→ **TASK INSTRUCTIONS**
Would you copy every line of the listing below that includes the word "Milk"?

→ **INFORMATION GIVEN**
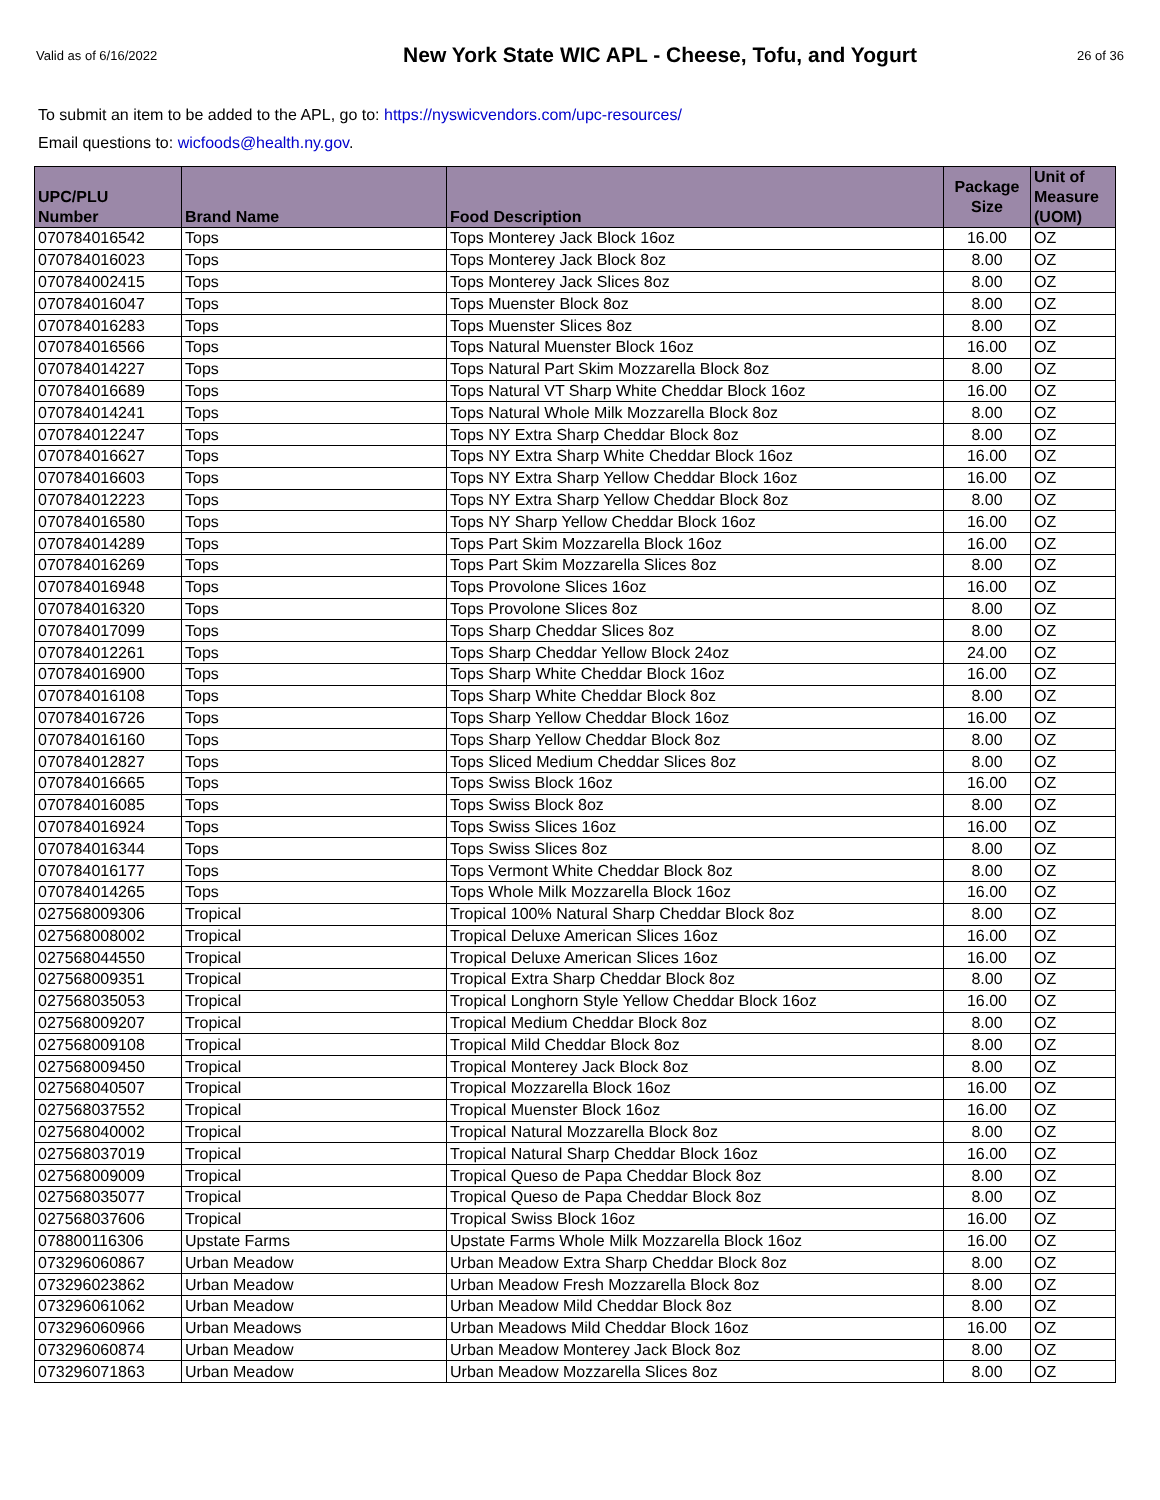Valid as of 6/16/2022
New York State WIC APL - Cheese, Tofu, and Yogurt
26 of 36
To submit an item to be added to the APL, go to: https://nyswicvendors.com/upc-resources/
Email questions to: wicfoods@health.ny.gov.
| UPC/PLU Number | Brand Name | Food Description | Package Size | Unit of Measure (UOM) |
| --- | --- | --- | --- | --- |
| 070784016542 | Tops | Tops Monterey Jack Block 16oz | 16.00 | OZ |
| 070784016023 | Tops | Tops Monterey Jack Block 8oz | 8.00 | OZ |
| 070784002415 | Tops | Tops Monterey Jack Slices 8oz | 8.00 | OZ |
| 070784016047 | Tops | Tops Muenster Block 8oz | 8.00 | OZ |
| 070784016283 | Tops | Tops Muenster Slices 8oz | 8.00 | OZ |
| 070784016566 | Tops | Tops Natural Muenster Block 16oz | 16.00 | OZ |
| 070784014227 | Tops | Tops Natural Part Skim Mozzarella Block 8oz | 8.00 | OZ |
| 070784016689 | Tops | Tops Natural VT Sharp White Cheddar Block 16oz | 16.00 | OZ |
| 070784014241 | Tops | Tops Natural Whole Milk Mozzarella Block 8oz | 8.00 | OZ |
| 070784012247 | Tops | Tops NY Extra Sharp Cheddar Block 8oz | 8.00 | OZ |
| 070784016627 | Tops | Tops NY Extra Sharp White Cheddar Block 16oz | 16.00 | OZ |
| 070784016603 | Tops | Tops NY Extra Sharp Yellow Cheddar Block 16oz | 16.00 | OZ |
| 070784012223 | Tops | Tops NY Extra Sharp Yellow Cheddar Block 8oz | 8.00 | OZ |
| 070784016580 | Tops | Tops NY Sharp Yellow Cheddar Block 16oz | 16.00 | OZ |
| 070784014289 | Tops | Tops Part Skim Mozzarella Block 16oz | 16.00 | OZ |
| 070784016269 | Tops | Tops Part Skim Mozzarella Slices 8oz | 8.00 | OZ |
| 070784016948 | Tops | Tops Provolone Slices 16oz | 16.00 | OZ |
| 070784016320 | Tops | Tops Provolone Slices 8oz | 8.00 | OZ |
| 070784017099 | Tops | Tops Sharp Cheddar Slices 8oz | 8.00 | OZ |
| 070784012261 | Tops | Tops Sharp Cheddar Yellow Block 24oz | 24.00 | OZ |
| 070784016900 | Tops | Tops Sharp White Cheddar Block 16oz | 16.00 | OZ |
| 070784016108 | Tops | Tops Sharp White Cheddar Block 8oz | 8.00 | OZ |
| 070784016726 | Tops | Tops Sharp Yellow Cheddar Block 16oz | 16.00 | OZ |
| 070784016160 | Tops | Tops Sharp Yellow Cheddar Block 8oz | 8.00 | OZ |
| 070784012827 | Tops | Tops Sliced Medium Cheddar Slices 8oz | 8.00 | OZ |
| 070784016665 | Tops | Tops Swiss Block 16oz | 16.00 | OZ |
| 070784016085 | Tops | Tops Swiss Block 8oz | 8.00 | OZ |
| 070784016924 | Tops | Tops Swiss Slices 16oz | 16.00 | OZ |
| 070784016344 | Tops | Tops Swiss Slices 8oz | 8.00 | OZ |
| 070784016177 | Tops | Tops Vermont White Cheddar Block 8oz | 8.00 | OZ |
| 070784014265 | Tops | Tops Whole Milk Mozzarella Block 16oz | 16.00 | OZ |
| 027568009306 | Tropical | Tropical 100% Natural Sharp Cheddar Block 8oz | 8.00 | OZ |
| 027568008002 | Tropical | Tropical Deluxe American Slices 16oz | 16.00 | OZ |
| 027568044550 | Tropical | Tropical Deluxe American Slices 16oz | 16.00 | OZ |
| 027568009351 | Tropical | Tropical Extra Sharp Cheddar Block 8oz | 8.00 | OZ |
| 027568035053 | Tropical | Tropical Longhorn Style Yellow Cheddar Block 16oz | 16.00 | OZ |
| 027568009207 | Tropical | Tropical Medium Cheddar Block 8oz | 8.00 | OZ |
| 027568009108 | Tropical | Tropical Mild Cheddar Block 8oz | 8.00 | OZ |
| 027568009450 | Tropical | Tropical Monterey Jack Block 8oz | 8.00 | OZ |
| 027568040507 | Tropical | Tropical Mozzarella Block 16oz | 16.00 | OZ |
| 027568037552 | Tropical | Tropical Muenster Block 16oz | 16.00 | OZ |
| 027568040002 | Tropical | Tropical Natural Mozzarella Block 8oz | 8.00 | OZ |
| 027568037019 | Tropical | Tropical Natural Sharp Cheddar Block 16oz | 16.00 | OZ |
| 027568009009 | Tropical | Tropical Queso de Papa Cheddar Block 8oz | 8.00 | OZ |
| 027568035077 | Tropical | Tropical Queso de Papa Cheddar Block 8oz | 8.00 | OZ |
| 027568037606 | Tropical | Tropical Swiss Block 16oz | 16.00 | OZ |
| 078800116306 | Upstate Farms | Upstate Farms Whole Milk Mozzarella Block 16oz | 16.00 | OZ |
| 073296060867 | Urban Meadow | Urban Meadow Extra Sharp Cheddar Block 8oz | 8.00 | OZ |
| 073296023862 | Urban Meadow | Urban Meadow Fresh Mozzarella Block 8oz | 8.00 | OZ |
| 073296061062 | Urban Meadow | Urban Meadow Mild Cheddar Block 8oz | 8.00 | OZ |
| 073296060966 | Urban Meadows | Urban Meadows Mild Cheddar Block 16oz | 16.00 | OZ |
| 073296060874 | Urban Meadow | Urban Meadow Monterey Jack Block 8oz | 8.00 | OZ |
| 073296071863 | Urban Meadow | Urban Meadow Mozzarella Slices 8oz | 8.00 | OZ |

→ **TASK ANSWER**
| 070784014241 | Tops | Tops Natural Whole Milk Mozzarella Block 8oz | 8.00 | OZ |
| 070784014265 | Tops | Tops Whole Milk Mozzarella Block 16oz | 16.00 | OZ |
| 078800116306 | Upstate Farms | Upstate Farms Whole Milk Mozzarella Block 16oz | 16.00 | OZ |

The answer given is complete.